**To do**
From the entries below, return every line without changes, starting at the line containing "1. 一部の命題については、**証明不能性が形式的に証明されている**" and ending at the line containing "1. [RDF](https://www.w3.org/TR/rdf11-concepts/) is", with both of those lines included. Leave the pictures out.

● ● ● ●

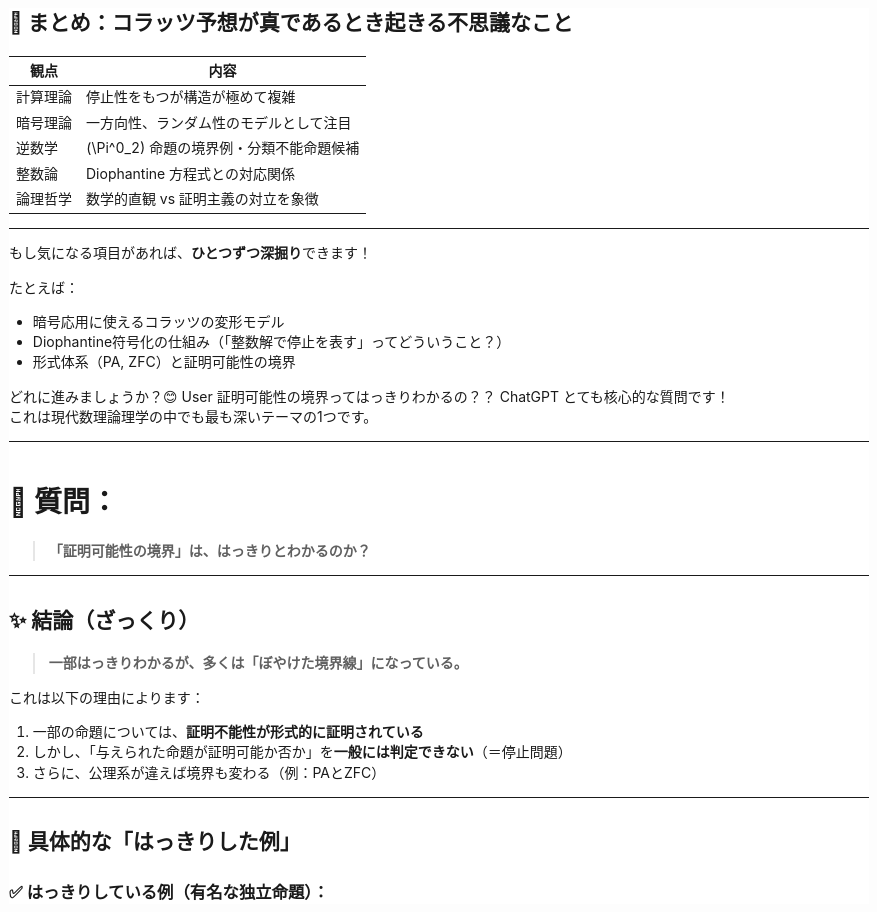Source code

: ## 🌟 まとめ：コラッツ予想が真であるとき起きる不思議なこと

| 観点 | 内容 |
|------|------|
| 計算理論 | 停止性をもつが構造が極めて複雑 |
| 暗号理論 | 一方向性、ランダム性のモデルとして注目 |
| 逆数学 | \(\Pi^0_2\) 命題の境界例・分類不能命題候補 |
| 整数論 | Diophantine 方程式との対応関係 |
| 論理哲学 | 数学的直観 vs 証明主義の対立を象徴 |

---

もし気になる項目があれば、**ひとつずつ深掘り**できます！

たとえば：

- 暗号応用に使えるコラッツの変形モデル
- Diophantine符号化の仕組み（「整数解で停止を表す」ってどういうこと？）
- 形式体系（PA, ZFC）と証明可能性の境界

どれに進みましょうか？😊
User
証明可能性の境界ってはっきりわかるの？？
ChatGPT
とても核心的な質問です！  
これは現代数理論理学の中でも最も深いテーマの1つです。

---

# 🎯 質問：
> **「証明可能性の境界」は、はっきりとわかるのか？**

---

## ✨ 結論（ざっくり）

> **一部はっきりわかるが、多くは「ぼやけた境界線」になっている。**

これは以下の理由によります：

1. 一部の命題については、**証明不能性が形式的に証明されている**
2. しかし、「与えられた命題が証明可能か否か」を**一般には判定できない**（＝停止問題）
3. さらに、公理系が違えば境界も変わる（例：PAとZFC）

---

## 🧱 具体的な「はっきりした例」

### ✅ はっきりしている例（有名な独立命題）：
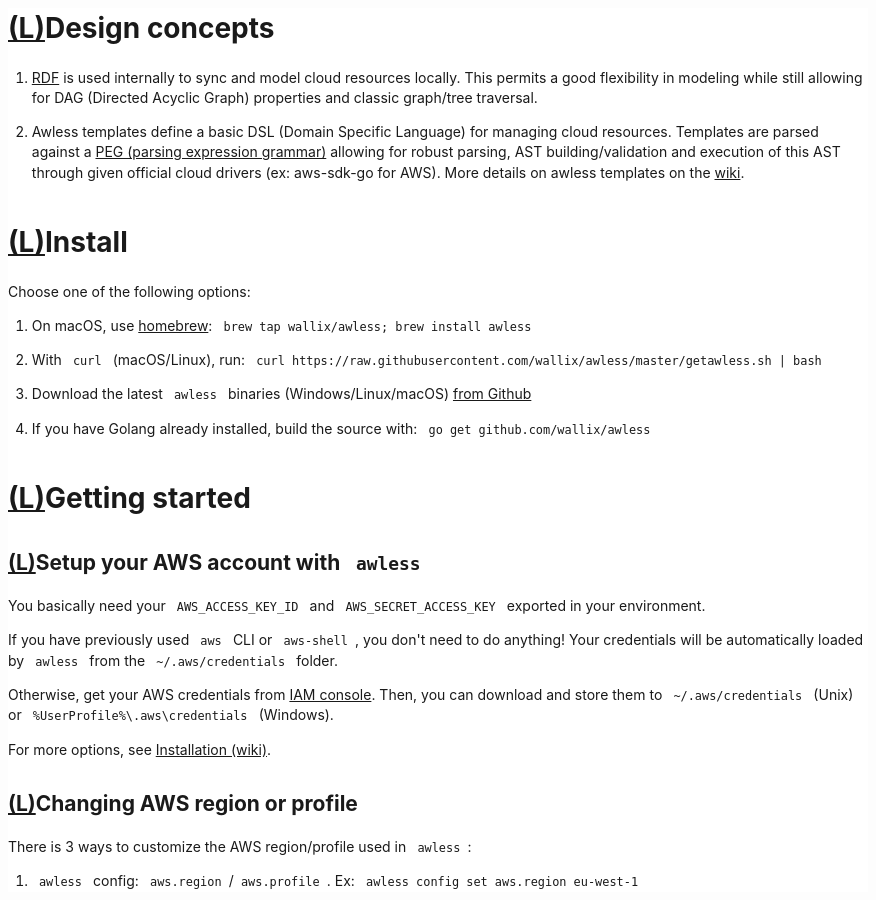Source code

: # [(L)](https://github.com/wallix/awless#design-concepts)Design concepts

1. [RDF](https://www.w3.org/TR/rdf11-concepts/) is used internally to sync and model cloud resources locally. This permits a good flexibility in modeling while still allowing for DAG (Directed Acyclic Graph) properties and classic graph/tree traversal.

2. Awless templates define a basic DSL (Domain Specific Language) for managing cloud resources. Templates are parsed against a [PEG (parsing expression grammar)](https://en.wikipedia.org/wiki/Parsing_expression_grammar) allowing for robust parsing, AST building/validation and execution of this AST through given official cloud drivers (ex: aws-sdk-go for AWS). More details on awless templates on the [wiki](https://github.com/wallix/awless/wiki/Templates).

# [(L)](https://github.com/wallix/awless#install)Install

Choose one of the following options:

1. On macOS, use [homebrew](http://brew.sh/): ` brew tap wallix/awless; brew install awless `

2. With ` curl ` (macOS/Linux), run: ` curl https://raw.githubusercontent.com/wallix/awless/master/getawless.sh | bash `

3. Download the latest ` awless ` binaries (Windows/Linux/macOS) [from Github](https://github.com/wallix/awless/releases/latest)

4. If you have Golang already installed, build the source with: ` go get github.com/wallix/awless `

# [(L)](https://github.com/wallix/awless#getting-started)Getting started

## [(L)](https://github.com/wallix/awless#setup-your-aws-account-with-awless)Setup your AWS account with ` awless `

You basically need your ` AWS_ACCESS_KEY_ID ` and ` AWS_SECRET_ACCESS_KEY ` exported in your environment.

If you have previously used ` aws ` CLI or ` aws-shell `, you don't need to do anything! Your credentials will be automatically loaded by ` awless ` from the ` ~/.aws/credentials ` folder.

Otherwise, get your AWS credentials from [IAM console](https://console.aws.amazon.com/iam/home?#home). Then, you can download and store them to ` ~/.aws/credentials ` (Unix) or ` %UserProfile%\.aws\credentials ` (Windows).

For more options, see [Installation (wiki)](https://github.com/wallix/awless/wiki/Installation#setup-your-aws-account-with-awless).

## [(L)](https://github.com/wallix/awless#changing-aws-region-or-profile)Changing AWS region or profile

There is 3 ways to customize the AWS region/profile used in ` awless `:

1. ` awless ` config: ` aws.region `/` aws.profile `. Ex: ` awless config set aws.region eu-west-1 `

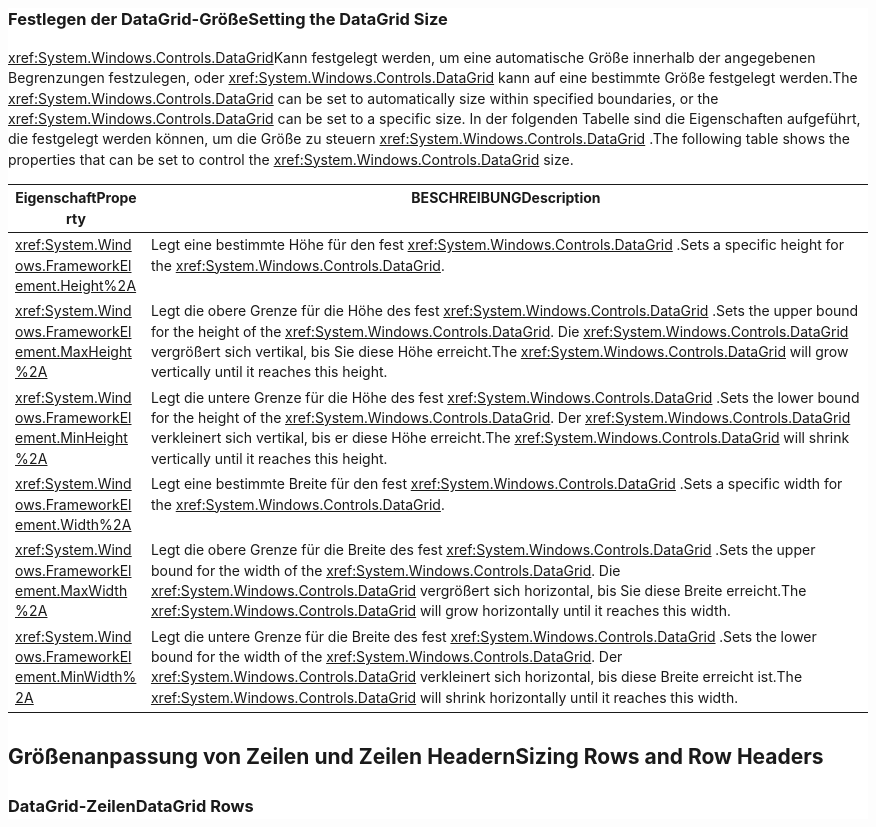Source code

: ### <a name="setting-the-datagrid-size"></a><span data-ttu-id="c678c-119">Festlegen der DataGrid-Größe</span><span class="sxs-lookup"><span data-stu-id="c678c-119">Setting the DataGrid Size</span></span>  
 <span data-ttu-id="c678c-120"><xref:System.Windows.Controls.DataGrid>Kann festgelegt werden, um eine automatische Größe innerhalb der angegebenen Begrenzungen festzulegen, oder <xref:System.Windows.Controls.DataGrid> kann auf eine bestimmte Größe festgelegt werden.</span><span class="sxs-lookup"><span data-stu-id="c678c-120">The <xref:System.Windows.Controls.DataGrid> can be set to automatically size within specified boundaries, or the <xref:System.Windows.Controls.DataGrid> can be set to a specific size.</span></span> <span data-ttu-id="c678c-121">In der folgenden Tabelle sind die Eigenschaften aufgeführt, die festgelegt werden können, um die Größe zu steuern <xref:System.Windows.Controls.DataGrid> .</span><span class="sxs-lookup"><span data-stu-id="c678c-121">The following table shows the properties that can be set to control the <xref:System.Windows.Controls.DataGrid> size.</span></span>  
  
|<span data-ttu-id="c678c-122">Eigenschaft</span><span class="sxs-lookup"><span data-stu-id="c678c-122">Property</span></span>|<span data-ttu-id="c678c-123">BESCHREIBUNG</span><span class="sxs-lookup"><span data-stu-id="c678c-123">Description</span></span>|  
|--------------|-----------------|  
|<xref:System.Windows.FrameworkElement.Height%2A>|<span data-ttu-id="c678c-124">Legt eine bestimmte Höhe für den fest <xref:System.Windows.Controls.DataGrid> .</span><span class="sxs-lookup"><span data-stu-id="c678c-124">Sets a specific height for the <xref:System.Windows.Controls.DataGrid>.</span></span>|  
|<xref:System.Windows.FrameworkElement.MaxHeight%2A>|<span data-ttu-id="c678c-125">Legt die obere Grenze für die Höhe des fest <xref:System.Windows.Controls.DataGrid> .</span><span class="sxs-lookup"><span data-stu-id="c678c-125">Sets the upper bound for the height of the <xref:System.Windows.Controls.DataGrid>.</span></span> <span data-ttu-id="c678c-126">Die <xref:System.Windows.Controls.DataGrid> vergrößert sich vertikal, bis Sie diese Höhe erreicht.</span><span class="sxs-lookup"><span data-stu-id="c678c-126">The <xref:System.Windows.Controls.DataGrid> will grow vertically until it reaches this height.</span></span>|  
|<xref:System.Windows.FrameworkElement.MinHeight%2A>|<span data-ttu-id="c678c-127">Legt die untere Grenze für die Höhe des fest <xref:System.Windows.Controls.DataGrid> .</span><span class="sxs-lookup"><span data-stu-id="c678c-127">Sets the lower bound for the height of the <xref:System.Windows.Controls.DataGrid>.</span></span> <span data-ttu-id="c678c-128">Der <xref:System.Windows.Controls.DataGrid> verkleinert sich vertikal, bis er diese Höhe erreicht.</span><span class="sxs-lookup"><span data-stu-id="c678c-128">The <xref:System.Windows.Controls.DataGrid> will shrink vertically until it reaches this height.</span></span>|  
|<xref:System.Windows.FrameworkElement.Width%2A>|<span data-ttu-id="c678c-129">Legt eine bestimmte Breite für den fest <xref:System.Windows.Controls.DataGrid> .</span><span class="sxs-lookup"><span data-stu-id="c678c-129">Sets a specific width for the <xref:System.Windows.Controls.DataGrid>.</span></span>|  
|<xref:System.Windows.FrameworkElement.MaxWidth%2A>|<span data-ttu-id="c678c-130">Legt die obere Grenze für die Breite des fest <xref:System.Windows.Controls.DataGrid> .</span><span class="sxs-lookup"><span data-stu-id="c678c-130">Sets the upper bound for the width of the <xref:System.Windows.Controls.DataGrid>.</span></span> <span data-ttu-id="c678c-131">Die <xref:System.Windows.Controls.DataGrid> vergrößert sich horizontal, bis Sie diese Breite erreicht.</span><span class="sxs-lookup"><span data-stu-id="c678c-131">The <xref:System.Windows.Controls.DataGrid> will grow horizontally until it reaches this width.</span></span>|  
|<xref:System.Windows.FrameworkElement.MinWidth%2A>|<span data-ttu-id="c678c-132">Legt die untere Grenze für die Breite des fest <xref:System.Windows.Controls.DataGrid> .</span><span class="sxs-lookup"><span data-stu-id="c678c-132">Sets the lower bound for the width of the <xref:System.Windows.Controls.DataGrid>.</span></span> <span data-ttu-id="c678c-133">Der <xref:System.Windows.Controls.DataGrid> verkleinert sich horizontal, bis diese Breite erreicht ist.</span><span class="sxs-lookup"><span data-stu-id="c678c-133">The <xref:System.Windows.Controls.DataGrid> will shrink horizontally until it reaches this width.</span></span>|  
  
## <a name="sizing-rows-and-row-headers"></a><span data-ttu-id="c678c-134">Größenanpassung von Zeilen und Zeilen Headern</span><span class="sxs-lookup"><span data-stu-id="c678c-134">Sizing Rows and Row Headers</span></span>  
  
### <a name="datagrid-rows"></a><span data-ttu-id="c678c-135">DataGrid-Zeilen</span><span class="sxs-lookup"><span data-stu-id="c678c-135">DataGrid Rows</span></span>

● ● ● ●

**Written reply**
1. 一部の命題については、**証明不能性が形式的に証明されている**
2. しかし、「与えられた命題が証明可能か否か」を**一般には判定できない**（＝停止問題）
3. さらに、公理系が違えば境界も変わる（例：PAとZFC）

---

## 🧱 具体的な「はっきりした例」

### ✅ はっきりしている例（有名な独立命題）：
Source code

: # [(L)](https://github.com/wallix/awless#design-concepts)Design concepts

1. [RDF](https://www.w3.org/TR/rdf11-concepts/) is used internally to sync and model cloud resources locally. This permits a good flexibility in modeling while still allowing for DAG (Directed Acyclic Graph) properties and classic graph/tree traversal.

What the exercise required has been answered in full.